Uma dos relatos no congresso foi o de Julia Buschmann, uma das herdeiras do Grupo Buschmann e neta de Rubens Carlos Buschmann, criador da empresa na década de 1970. No caso de Julia, ela falou sobre a sucessão dos negócios da família que se dedica à pecuária e à agricultura. O plano que começou há cinco anos. “É um processo a ser pensado a cada passo, precisa de responsabilidade”, disse ela. “É preciso estar preparada para a transparência das operações.” Júlia, que tem 28 anos, é administradora de empresas e trabalha nas fazendas.

“Precisamos ocupar espaços, participar mais, fortalecer nossas associações” Mônica Bergamaschi , presidente do Ibisa (Crédito:Kelsen Fernandes)

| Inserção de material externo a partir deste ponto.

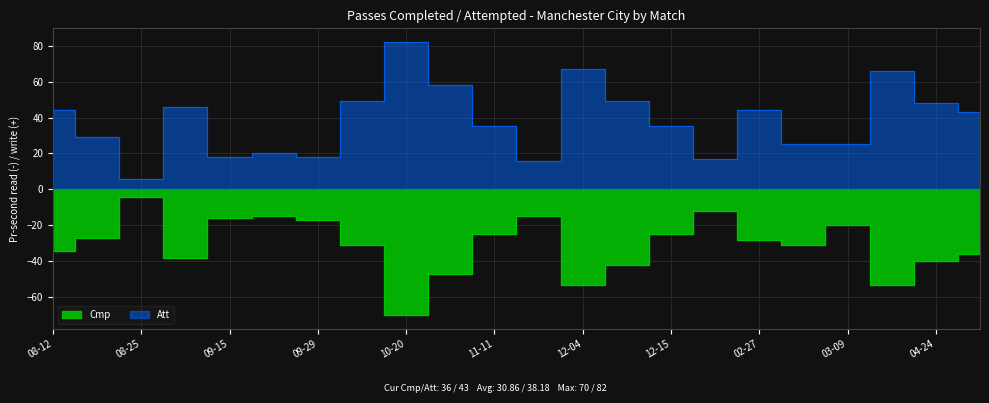

What is the label of the 16th point from the right?

09-29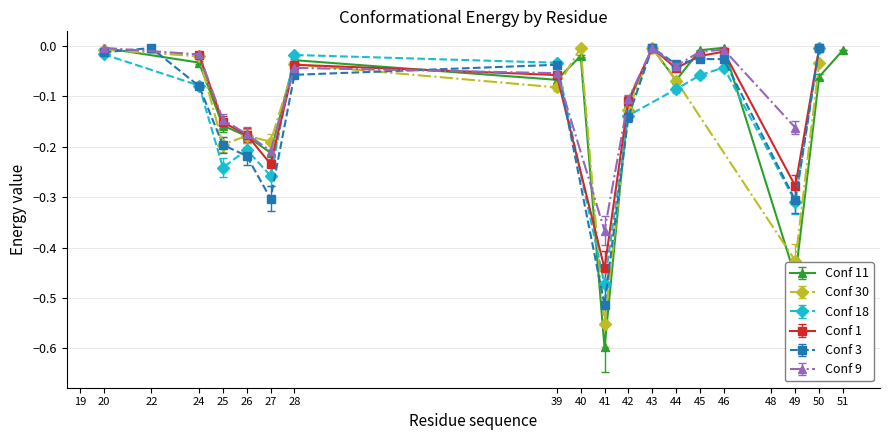

True or false: Conf 11 has a value of -0.0 at 20.

True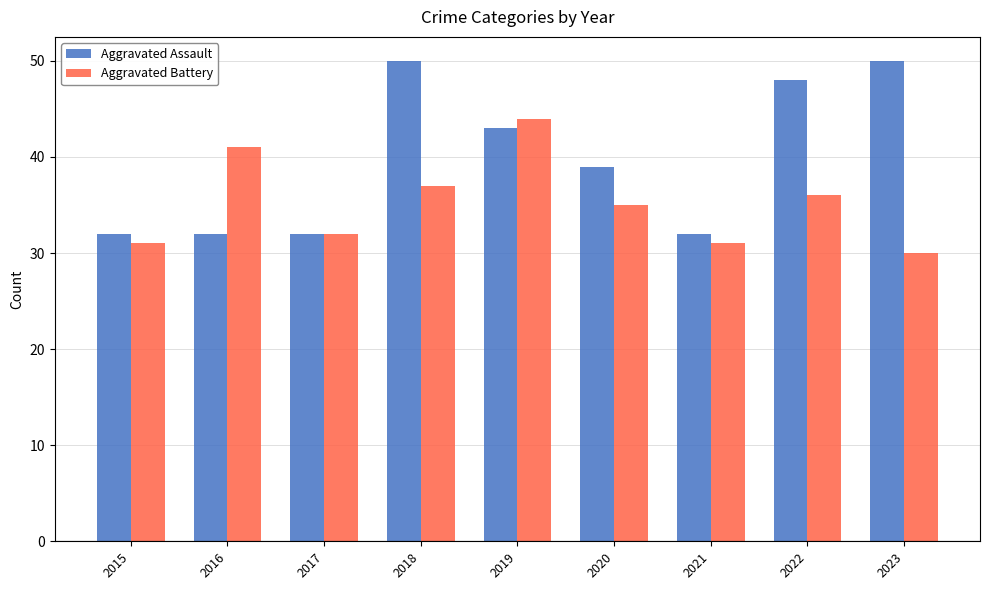

What is the difference between the Aggravated Battery values at 2016 and 2018?

4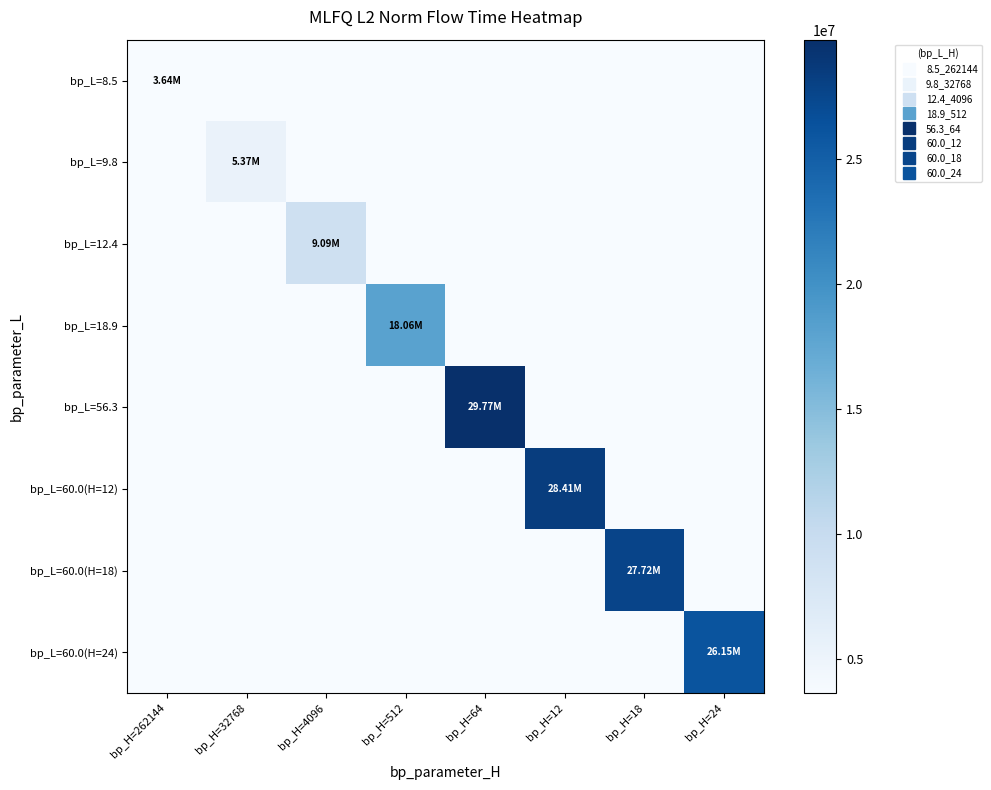

Reading right to left, list all the values displayed in this chart.

bp_L=8.5: bp_H=24=0.0	bp_H=18=0.0	bp_H=12=0.0	bp_H=64=0.0	bp_H=512=0.0	bp_H=4096=0.0	bp_H=32768=0.0	bp_H=262144=3639896.8
bp_L=9.8: bp_H=24=0.0	bp_H=18=0.0	bp_H=12=0.0	bp_H=64=0.0	bp_H=512=0.0	bp_H=4096=0.0	bp_H=32768=5372307.0	bp_H=262144=0.0
bp_L=12.4: bp_H=24=0.0	bp_H=18=0.0	bp_H=12=0.0	bp_H=64=0.0	bp_H=512=0.0	bp_H=4096=9094344.6	bp_H=32768=0.0	bp_H=262144=0.0
bp_L=18.9: bp_H=24=0.0	bp_H=18=0.0	bp_H=12=0.0	bp_H=64=0.0	bp_H=512=18059039.9	bp_H=4096=0.0	bp_H=32768=0.0	bp_H=262144=0.0
bp_L=56.3: bp_H=24=0.0	bp_H=18=0.0	bp_H=12=0.0	bp_H=64=29771096.5	bp_H=512=0.0	bp_H=4096=0.0	bp_H=32768=0.0	bp_H=262144=0.0
bp_L=60.0(H=12): bp_H=24=0.0	bp_H=18=0.0	bp_H=12=28413522.7	bp_H=64=0.0	bp_H=512=0.0	bp_H=4096=0.0	bp_H=32768=0.0	bp_H=262144=0.0
bp_L=60.0(H=18): bp_H=24=0.0	bp_H=18=27724715.6	bp_H=12=0.0	bp_H=64=0.0	bp_H=512=0.0	bp_H=4096=0.0	bp_H=32768=0.0	bp_H=262144=0.0
bp_L=60.0(H=24): bp_H=24=26147899.2	bp_H=18=0.0	bp_H=12=0.0	bp_H=64=0.0	bp_H=512=0.0	bp_H=4096=0.0	bp_H=32768=0.0	bp_H=262144=0.0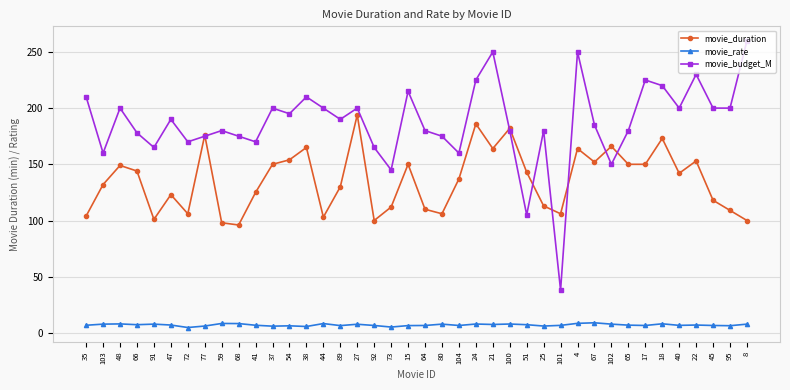

Which category has the highest value in the movie_budget_M series?

8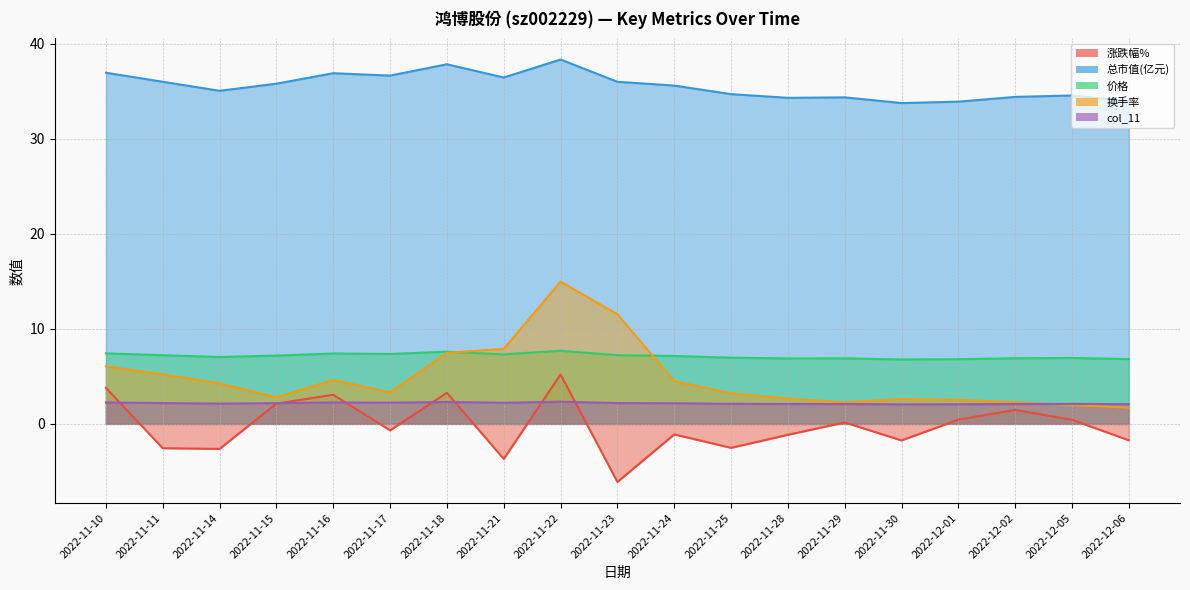

The value of 价格 at 2022-11-29 is 2.9. True or false?

False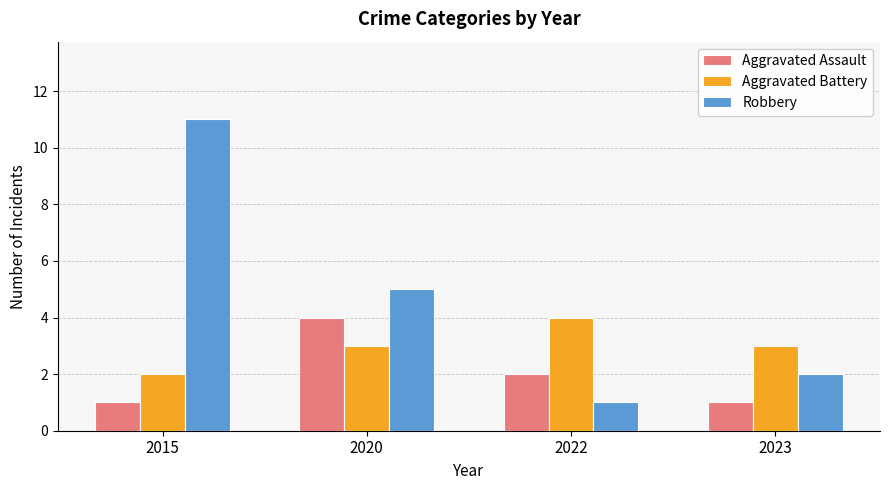

What is the difference between the Robbery values at 2022 and 2020?

4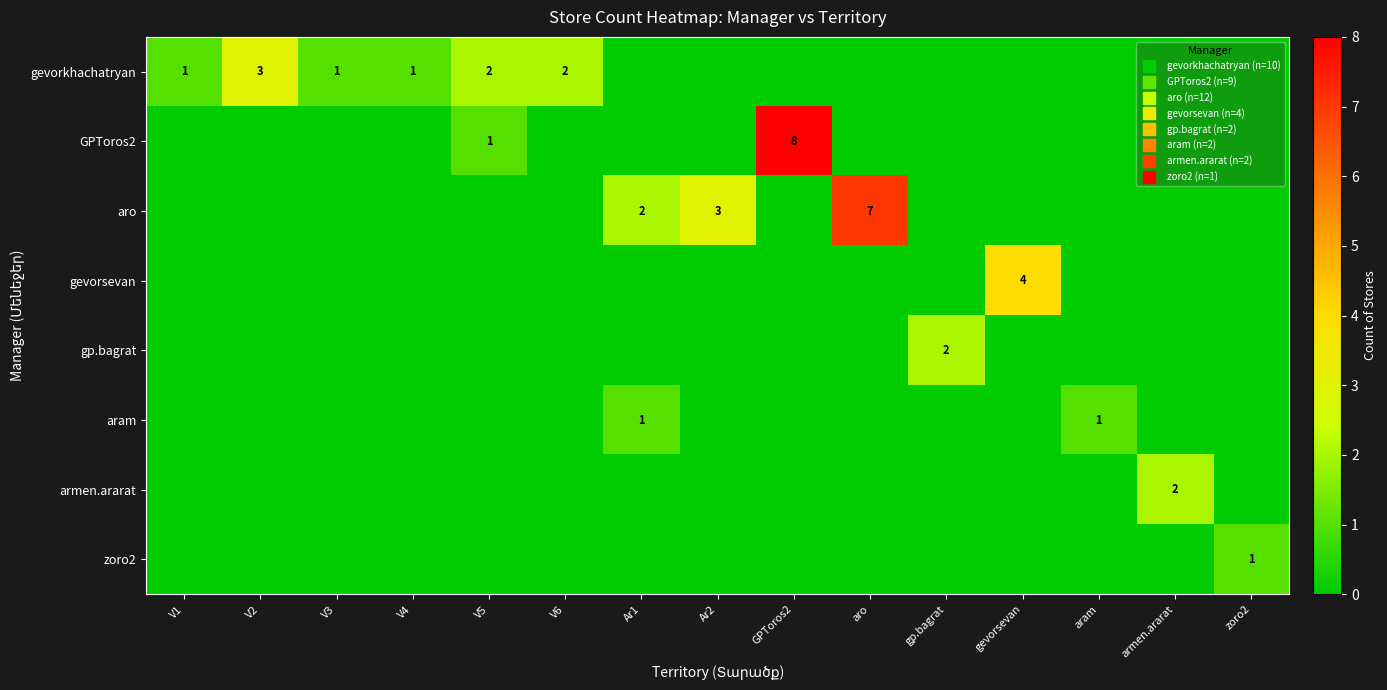

At which category is the sum across all series the highest?

GPToros2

Para as mulheres de setores do agronegócio que trabalham fora das fazendas, Flávia Ramos, diretora de recursos humanos na alemã Bayer Crop Science, afirma que ainda não existe uma igualdade em posições de liderança, mas que a presença de mulheres tem crescido no meio corporativo. “Na Bayer, o crescimento das mulheres em posições de liderança foi de 11% nos últimos anos, enquanto que o de homens tem sido de 8%”, diz ela. “Mas a proporção ainda é pequena e os esforços precisam se intensificar.” Mariana Lorenzon, diretora de excelência operacional da Bayer, está na divisão de agronegócio desde 1995, e acompanha esse processo. “Quando comecei era muito diferente de hoje”, afirma ela. “As mulheres estão disputando espaços e aproveitando as oportunidades.”

Para Lair Hanzen, presidente da norueguesa de fertilizantes Yara Brasil, hoje as mulheres estão dizendo que querem assumir posições. “Dados de pesquisas mostram que as empresas com mulheres em cargos de liderança têm apresentado um desempenho melhor”, diz. “Na Yara, para a escolha desses cargos já quebramos paradigmas refazendo processos porque na lista tríplice final não havia uma mulher na disputa. O ambiente nas empresas ainda é notadamente masculino e o preconceito, infelizmente, ainda existe.” A Yara tem 15 mil funcionários no mundo e faturou globalmente no ano passado US$ 11,5 bilhões. Nos últimos 15 anos, o Brasil se tornou o mercado mais importante, entre os 160 nos quais atua. O País representa um quarto de suas vendas, com meta de aumento dessa fatia, e as mulheres têm sido chamadas para essa tarefa.